-- Begin Provided material --

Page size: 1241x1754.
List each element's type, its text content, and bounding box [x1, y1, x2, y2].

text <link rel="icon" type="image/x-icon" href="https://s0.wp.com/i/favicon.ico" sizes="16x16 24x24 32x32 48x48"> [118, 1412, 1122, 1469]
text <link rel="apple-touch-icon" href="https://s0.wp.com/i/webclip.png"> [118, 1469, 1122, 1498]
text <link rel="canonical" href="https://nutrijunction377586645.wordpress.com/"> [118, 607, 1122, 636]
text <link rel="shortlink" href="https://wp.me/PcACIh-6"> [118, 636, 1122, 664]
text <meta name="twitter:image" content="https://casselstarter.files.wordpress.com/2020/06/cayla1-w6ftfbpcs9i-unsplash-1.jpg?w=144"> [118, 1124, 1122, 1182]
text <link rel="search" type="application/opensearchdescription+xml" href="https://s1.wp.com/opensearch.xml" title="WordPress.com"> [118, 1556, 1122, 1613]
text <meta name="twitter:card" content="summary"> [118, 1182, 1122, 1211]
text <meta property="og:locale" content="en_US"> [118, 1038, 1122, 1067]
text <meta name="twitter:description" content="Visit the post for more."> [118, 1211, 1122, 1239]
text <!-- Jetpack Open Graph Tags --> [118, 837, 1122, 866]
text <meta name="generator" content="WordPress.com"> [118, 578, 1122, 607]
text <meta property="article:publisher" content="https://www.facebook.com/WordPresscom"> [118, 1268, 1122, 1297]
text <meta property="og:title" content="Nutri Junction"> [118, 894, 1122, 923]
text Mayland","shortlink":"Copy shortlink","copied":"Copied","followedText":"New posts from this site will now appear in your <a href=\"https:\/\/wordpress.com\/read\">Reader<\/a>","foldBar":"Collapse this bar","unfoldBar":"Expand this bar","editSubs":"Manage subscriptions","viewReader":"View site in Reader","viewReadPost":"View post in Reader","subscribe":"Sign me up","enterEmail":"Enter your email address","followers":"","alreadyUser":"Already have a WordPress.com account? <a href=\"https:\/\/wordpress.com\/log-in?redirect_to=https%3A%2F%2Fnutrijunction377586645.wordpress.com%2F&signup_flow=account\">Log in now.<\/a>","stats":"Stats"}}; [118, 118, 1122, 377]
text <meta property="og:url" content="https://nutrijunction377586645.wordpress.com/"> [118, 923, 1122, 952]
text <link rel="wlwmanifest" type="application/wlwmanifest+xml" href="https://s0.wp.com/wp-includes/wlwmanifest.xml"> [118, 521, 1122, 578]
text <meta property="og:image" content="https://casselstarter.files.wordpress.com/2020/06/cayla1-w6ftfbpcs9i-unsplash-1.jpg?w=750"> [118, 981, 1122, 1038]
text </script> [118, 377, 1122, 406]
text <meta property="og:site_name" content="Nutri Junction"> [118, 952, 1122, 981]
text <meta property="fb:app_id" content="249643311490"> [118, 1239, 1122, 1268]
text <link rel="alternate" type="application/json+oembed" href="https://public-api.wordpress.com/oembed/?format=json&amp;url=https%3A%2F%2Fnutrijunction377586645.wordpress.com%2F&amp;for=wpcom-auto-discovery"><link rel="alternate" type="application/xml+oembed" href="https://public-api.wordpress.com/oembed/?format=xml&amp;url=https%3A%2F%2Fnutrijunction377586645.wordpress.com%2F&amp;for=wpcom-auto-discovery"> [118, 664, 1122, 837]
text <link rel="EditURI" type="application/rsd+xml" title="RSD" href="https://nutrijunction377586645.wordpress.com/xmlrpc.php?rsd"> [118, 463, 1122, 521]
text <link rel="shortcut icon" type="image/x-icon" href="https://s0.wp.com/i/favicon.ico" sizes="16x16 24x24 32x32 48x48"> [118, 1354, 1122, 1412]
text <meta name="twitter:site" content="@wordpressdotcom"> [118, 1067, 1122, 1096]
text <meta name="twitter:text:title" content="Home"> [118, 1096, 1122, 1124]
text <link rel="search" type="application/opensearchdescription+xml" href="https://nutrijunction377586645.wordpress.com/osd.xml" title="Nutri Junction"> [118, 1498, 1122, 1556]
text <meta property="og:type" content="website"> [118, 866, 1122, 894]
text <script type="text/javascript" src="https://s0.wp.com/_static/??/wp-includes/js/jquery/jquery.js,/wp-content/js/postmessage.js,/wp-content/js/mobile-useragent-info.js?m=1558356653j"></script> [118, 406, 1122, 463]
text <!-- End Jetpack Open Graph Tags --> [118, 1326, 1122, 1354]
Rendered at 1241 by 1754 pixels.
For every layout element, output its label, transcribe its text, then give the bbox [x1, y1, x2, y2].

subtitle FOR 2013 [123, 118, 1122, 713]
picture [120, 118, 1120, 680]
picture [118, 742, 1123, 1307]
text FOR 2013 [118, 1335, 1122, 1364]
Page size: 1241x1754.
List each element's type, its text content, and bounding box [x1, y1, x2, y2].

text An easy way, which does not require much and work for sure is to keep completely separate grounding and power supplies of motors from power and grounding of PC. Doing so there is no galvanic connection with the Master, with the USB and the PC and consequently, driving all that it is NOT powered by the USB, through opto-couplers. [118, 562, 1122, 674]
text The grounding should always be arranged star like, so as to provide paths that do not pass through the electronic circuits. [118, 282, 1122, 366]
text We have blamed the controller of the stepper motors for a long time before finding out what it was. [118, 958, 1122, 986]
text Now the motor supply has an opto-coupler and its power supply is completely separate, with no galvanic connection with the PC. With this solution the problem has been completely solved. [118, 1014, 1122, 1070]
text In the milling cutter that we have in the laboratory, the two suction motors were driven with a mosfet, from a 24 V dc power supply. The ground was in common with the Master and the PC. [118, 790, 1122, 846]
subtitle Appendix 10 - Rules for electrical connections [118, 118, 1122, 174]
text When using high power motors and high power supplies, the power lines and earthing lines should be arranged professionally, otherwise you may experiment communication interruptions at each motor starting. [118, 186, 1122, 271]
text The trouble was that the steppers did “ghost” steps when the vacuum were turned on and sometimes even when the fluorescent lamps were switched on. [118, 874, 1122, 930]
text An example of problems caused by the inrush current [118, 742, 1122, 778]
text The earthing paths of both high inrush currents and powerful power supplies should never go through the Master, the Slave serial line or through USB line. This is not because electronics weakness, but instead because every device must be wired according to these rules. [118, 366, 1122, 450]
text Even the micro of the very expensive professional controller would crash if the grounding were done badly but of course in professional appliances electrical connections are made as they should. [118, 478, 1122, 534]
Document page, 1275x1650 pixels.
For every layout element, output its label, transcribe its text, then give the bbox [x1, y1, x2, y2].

-- End Provided material --

**Short problem:**
Could you return every line of the records above, unchanged and in the same order?

**Full output:**
Page size: 1241x1754.
List each element's type, its text content, and bounding box [x1, y1, x2, y2].

text <link rel="icon" type="image/x-icon" href="https://s0.wp.com/i/favicon.ico" sizes="16x16 24x24 32x32 48x48"> [118, 1412, 1122, 1469]
text <link rel="apple-touch-icon" href="https://s0.wp.com/i/webclip.png"> [118, 1469, 1122, 1498]
text <link rel="canonical" href="https://nutrijunction377586645.wordpress.com/"> [118, 607, 1122, 636]
text <link rel="shortlink" href="https://wp.me/PcACIh-6"> [118, 636, 1122, 664]
text <meta name="twitter:image" content="https://casselstarter.files.wordpress.com/2020/06/cayla1-w6ftfbpcs9i-unsplash-1.jpg?w=144"> [118, 1124, 1122, 1182]
text <link rel="search" type="application/opensearchdescription+xml" href="https://s1.wp.com/opensearch.xml" title="WordPress.com"> [118, 1556, 1122, 1613]
text <meta name="twitter:card" content="summary"> [118, 1182, 1122, 1211]
text <meta property="og:locale" content="en_US"> [118, 1038, 1122, 1067]
text <meta name="twitter:description" content="Visit the post for more."> [118, 1211, 1122, 1239]
text <!-- Jetpack Open Graph Tags --> [118, 837, 1122, 866]
text <meta name="generator" content="WordPress.com"> [118, 578, 1122, 607]
text <meta property="article:publisher" content="https://www.facebook.com/WordPresscom"> [118, 1268, 1122, 1297]
text <meta property="og:title" content="Nutri Junction"> [118, 894, 1122, 923]
text Mayland","shortlink":"Copy shortlink","copied":"Copied","followedText":"New posts from this site will now appear in your <a href=\"https:\/\/wordpress.com\/read\">Reader<\/a>","foldBar":"Collapse this bar","unfoldBar":"Expand this bar","editSubs":"Manage subscriptions","viewReader":"View site in Reader","viewReadPost":"View post in Reader","subscribe":"Sign me up","enterEmail":"Enter your email address","followers":"","alreadyUser":"Already have a WordPress.com account? <a href=\"https:\/\/wordpress.com\/log-in?redirect_to=https%3A%2F%2Fnutrijunction377586645.wordpress.com%2F&signup_flow=account\">Log in now.<\/a>","stats":"Stats"}}; [118, 118, 1122, 377]
text <meta property="og:url" content="https://nutrijunction377586645.wordpress.com/"> [118, 923, 1122, 952]
text <link rel="wlwmanifest" type="application/wlwmanifest+xml" href="https://s0.wp.com/wp-includes/wlwmanifest.xml"> [118, 521, 1122, 578]
text <meta property="og:image" content="https://casselstarter.files.wordpress.com/2020/06/cayla1-w6ftfbpcs9i-unsplash-1.jpg?w=750"> [118, 981, 1122, 1038]
text </script> [118, 377, 1122, 406]
text <meta property="og:site_name" content="Nutri Junction"> [118, 952, 1122, 981]
text <meta property="fb:app_id" content="249643311490"> [118, 1239, 1122, 1268]
text <link rel="alternate" type="application/json+oembed" href="https://public-api.wordpress.com/oembed/?format=json&amp;url=https%3A%2F%2Fnutrijunction377586645.wordpress.com%2F&amp;for=wpcom-auto-discovery"><link rel="alternate" type="application/xml+oembed" href="https://public-api.wordpress.com/oembed/?format=xml&amp;url=https%3A%2F%2Fnutrijunction377586645.wordpress.com%2F&amp;for=wpcom-auto-discovery"> [118, 664, 1122, 837]
text <link rel="EditURI" type="application/rsd+xml" title="RSD" href="https://nutrijunction377586645.wordpress.com/xmlrpc.php?rsd"> [118, 463, 1122, 521]
text <link rel="shortcut icon" type="image/x-icon" href="https://s0.wp.com/i/favicon.ico" sizes="16x16 24x24 32x32 48x48"> [118, 1354, 1122, 1412]
text <meta name="twitter:site" content="@wordpressdotcom"> [118, 1067, 1122, 1096]
text <meta name="twitter:text:title" content="Home"> [118, 1096, 1122, 1124]
text <link rel="search" type="application/opensearchdescription+xml" href="https://nutrijunction377586645.wordpress.com/osd.xml" title="Nutri Junction"> [118, 1498, 1122, 1556]
text <meta property="og:type" content="website"> [118, 866, 1122, 894]
text <script type="text/javascript" src="https://s0.wp.com/_static/??/wp-includes/js/jquery/jquery.js,/wp-content/js/postmessage.js,/wp-content/js/mobile-useragent-info.js?m=1558356653j"></script> [118, 406, 1122, 463]
text <!-- End Jetpack Open Graph Tags --> [118, 1326, 1122, 1354]
Rendered at 1241 by 1754 pixels.
For every layout element, output its label, transcribe its text, then give the bbox [x1, y1, x2, y2].

subtitle FOR 2013 [123, 118, 1122, 713]
picture [120, 118, 1120, 680]
picture [118, 742, 1123, 1307]
text FOR 2013 [118, 1335, 1122, 1364]
Page size: 1241x1754.
List each element's type, its text content, and bounding box [x1, y1, x2, y2].

text An easy way, which does not require much and work for sure is to keep completely separate grounding and power supplies of motors from power and grounding of PC. Doing so there is no galvanic connection with the Master, with the USB and the PC and consequently, driving all that it is NOT powered by the USB, through opto-couplers. [118, 562, 1122, 674]
text The grounding should always be arranged star like, so as to provide paths that do not pass through the electronic circuits. [118, 282, 1122, 366]
text We have blamed the controller of the stepper motors for a long time before finding out what it was. [118, 958, 1122, 986]
text Now the motor supply has an opto-coupler and its power supply is completely separate, with no galvanic connection with the PC. With this solution the problem has been completely solved. [118, 1014, 1122, 1070]
text In the milling cutter that we have in the laboratory, the two suction motors were driven with a mosfet, from a 24 V dc power supply. The ground was in common with the Master and the PC. [118, 790, 1122, 846]
subtitle Appendix 10 - Rules for electrical connections [118, 118, 1122, 174]
text When using high power motors and high power supplies, the power lines and earthing lines should be arranged professionally, otherwise you may experiment communication interruptions at each motor starting. [118, 186, 1122, 271]
text The trouble was that the steppers did “ghost” steps when the vacuum were turned on and sometimes even when the fluorescent lamps were switched on. [118, 874, 1122, 930]
text An example of problems caused by the inrush current [118, 742, 1122, 778]
text The earthing paths of both high inrush currents and powerful power supplies should never go through the Master, the Slave serial line or through USB line. This is not because electronics weakness, but instead because every device must be wired according to these rules. [118, 366, 1122, 450]
text Even the micro of the very expensive professional controller would crash if the grounding were done badly but of course in professional appliances electrical connections are made as they should. [118, 478, 1122, 534]
Document page, 1275x1650 pixels.
For every layout element, output its label, transcribe its text, then give the bbox [x1, y1, x2, y2].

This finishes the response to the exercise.